* SUPPLIED RECORDS *
========================

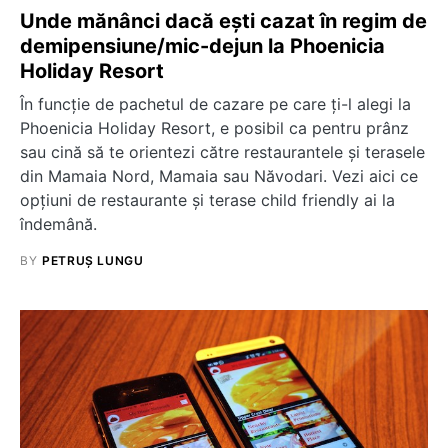
Unde mănânci dacă ești cazat în regim de
demipensiune/mic-dejun la Phoenicia
Holiday Resort
În funcție de pachetul de cazare pe care ți-l alegi la
Phoenicia Holiday Resort, e posibil ca pentru prânz
sau cină să te orientezi către restaurantele și terasele
din Mamaia Nord, Mamaia sau Năvodari. Vezi aici ce
opțiuni de restaurante și terase child friendly ai la
îndemână.
BY
PETRUȘ LUNGU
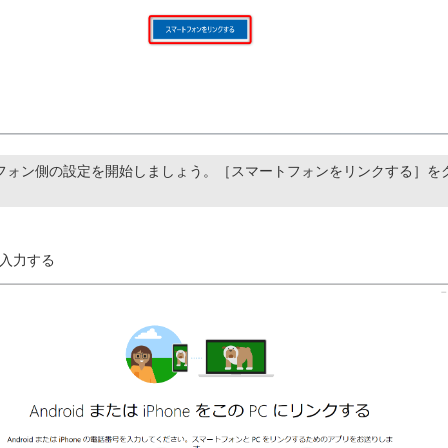
フォン側の設定を開始しましょう。［スマートフォンをリンクする］を
入力する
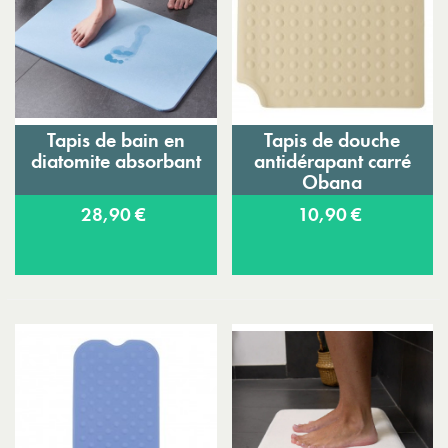
Tapis de bain en
Tapis de douche
diatomite absorbant
antidérapant carré
Obana
28,90 €
10,90 €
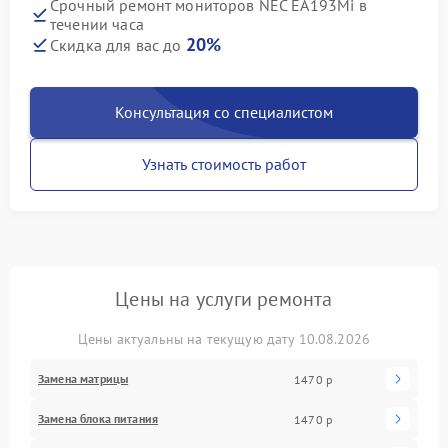
Срочный ремонт мониторов NEC EA193Mi в
течении часа
20%
Скидка для вас до
Консультация со специалистом
Узнать стоимость работ
Цены на услуги ремонта
Цены актуальны на текущую дату 10.08.2026
Замена матрицы
1470 р
Замена блока питания
1470 р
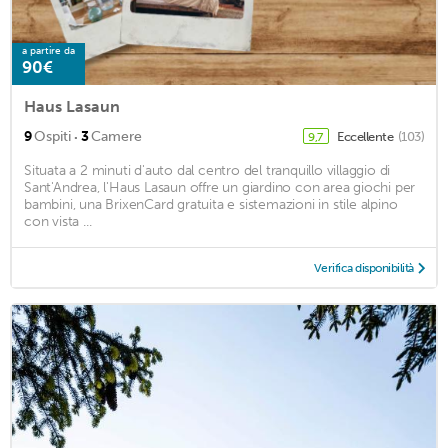
a partire da
90€
Haus Lasaun
·
9
Ospiti
3
Camere
Eccellente
(103)
9,7
Situata a 2 minuti d'auto dal centro del tranquillo villaggio di
Sant'Andrea, l'Haus Lasaun offre un giardino con area giochi per
bambini, una BrixenCard gratuita e sistemazioni in stile alpino
con vista ...
Verifica disponibilità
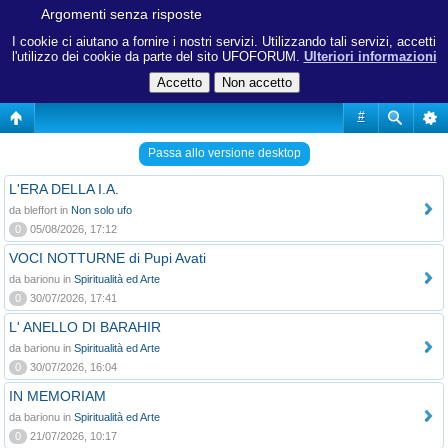
Argomenti senza risposte
I cookie ci aiutano a fornire i nostri servizi. Utilizzando tali servizi, accetti
l'utilizzo dei cookie da parte del sito UFOFORUM.
Ulteriori informazioni
#
Passa allo versione desktop
L'ERA DELLA I.A.
da bleffort in
Non solo ufo
0
05/08/2026, 17:12
VOCI NOTTURNE di Pupi Avati
da barionu in
Spiritualità ed Arte
0
30/07/2026, 17:41
L' ANELLO DI BARAHIR
da barionu in
Spiritualità ed Arte
0
30/07/2026, 16:04
IN MEMORIAM
da barionu in
Spiritualità ed Arte
0
21/07/2026, 10:17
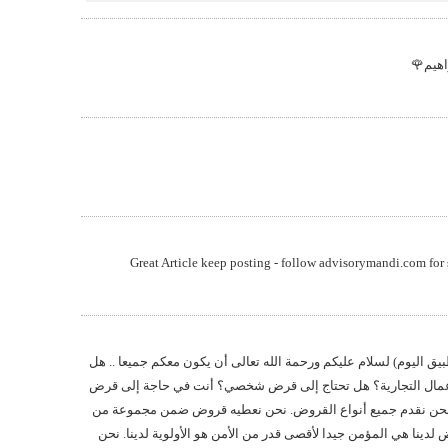
اهيم🌹
Great Article keep posting - follow advisorymandi.com for
 اليوم) لسلام عليكم ورحمة الله تعالى أن يكون معكم جميعا .. هل
أعمال التجارية؟ هل تحتاج إلى قرض شخصي؟ أنت في حاجة إلى قرض
حن نقدم جميع أنواع القروض. نحن نعطيه قروض ضمن مجموعة من
لى 1،000،000 $. قروض لدينا هي المؤمن جيدا لأقصى قدر من الأمن هو الأولوية لدينا. نحن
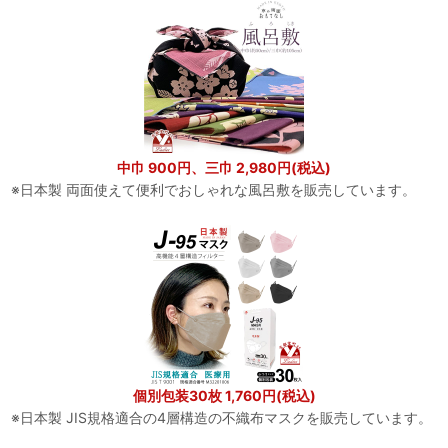
中巾 900円、三巾 2,980円(税込)
※日本製 両面使えて便利でおしゃれな風呂敷を販売しています。
個別包装30枚 1,760円(税込)
※日本製 JIS規格適合の4層構造の不織布マスクを販売しています。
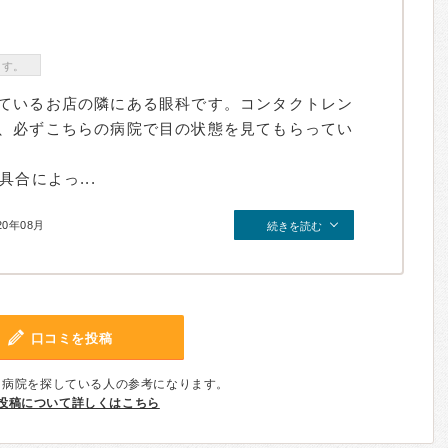
ます。
ているお店の隣にある眼科です。コンタクトレン
、必ずこちらの病院で目の状態を見てもらってい
合によっ...
20年08月
続きを読む
口コミを投稿
、病院を探している人の参考になります。
投稿について詳しくはこちら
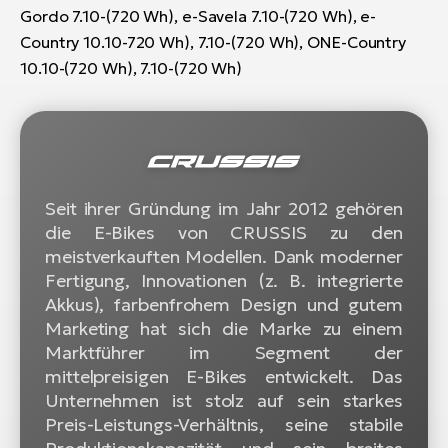
Gordo 7.10-(720 Wh), e-Savela 7.10-(720 Wh), e-
Country 10.10-720 Wh), 7.10-(720 Wh), ONE-Country
10.10-(720 Wh), 7.10-(720 Wh)
Seit ihrer Gründung im Jahr 2012 gehören
die E-Bikes von CRUSSIS zu den
meistverkauften Modellen. Dank moderner
Fertigung, Innovationen (z. B. integrierte
Akkus), farbenfrohem Design und gutem
Marketing hat sich die Marke zu einem
Marktführer im Segment der
mittelpreisigen E-Bikes entwickelt. Das
Unternehmen ist stolz auf sein starkes
Preis-Leistungs-Verhältnis, seine stabile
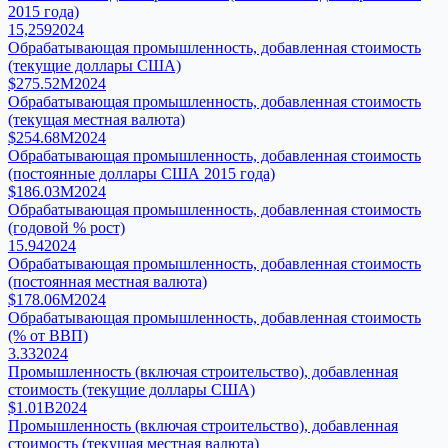
2015 года)
15,259
2024
Обрабатывающая промышленность, добавленная стоимость
(текущие доллары США)
$275.52M
2024
Обрабатывающая промышленность, добавленная стоимость
(текущая местная валюта)
$254.68M
2024
Обрабатывающая промышленность, добавленная стоимость
(постоянные доллары США 2015 года)
$186.03M
2024
Обрабатывающая промышленность, добавленная стоимость
(годовой % рост)
15.94
2024
Обрабатывающая промышленность, добавленная стоимость
(постоянная местная валюта)
$178.06M
2024
Обрабатывающая промышленность, добавленная стоимость
(% от ВВП)
3.33
2024
Промышленность (включая строительство), добавленная
стоимость (текущие доллары США)
$1.01B
2024
Промышленность (включая строительство), добавленная
стоимость (текущая местная валюта)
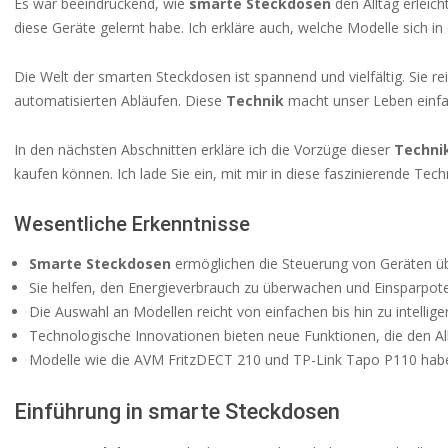
Es war beeindruckend, wie
smarte Steckdosen
den Alltag erleic
diese Geräte gelernt habe. Ich erkläre auch, welche Modelle sich in
Die Welt der smarten Steckdosen ist spannend und vielfältig. Sie 
automatisierten Abläufen. Diese
Technik
macht unser Leben einfac
In den nächsten Abschnitten erkläre ich die Vorzüge dieser
Techni
kaufen können. Ich lade Sie ein, mit mir in diese faszinierende Tec
Wesentliche Erkenntnisse
Smarte Steckdosen
ermöglichen die Steuerung von Geräten ü
Sie helfen, den Energieverbrauch zu überwachen und Einsparpote
Die Auswahl an Modellen reicht von einfachen bis hin zu intellig
Technologische Innovationen bieten neue Funktionen, die den All
Modelle wie die AVM FritzDECT 210 und TP-Link Tapo P110 haben
Einführung in smarte Steckdosen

========================

* REQUIREMENT *
Copy out each line of the data that has the word "доллары" in it.

* ANSWER TO THIS PROBLEM *
(текущие доллары США)
(постоянные доллары США 2015 года)
стоимость (текущие доллары США)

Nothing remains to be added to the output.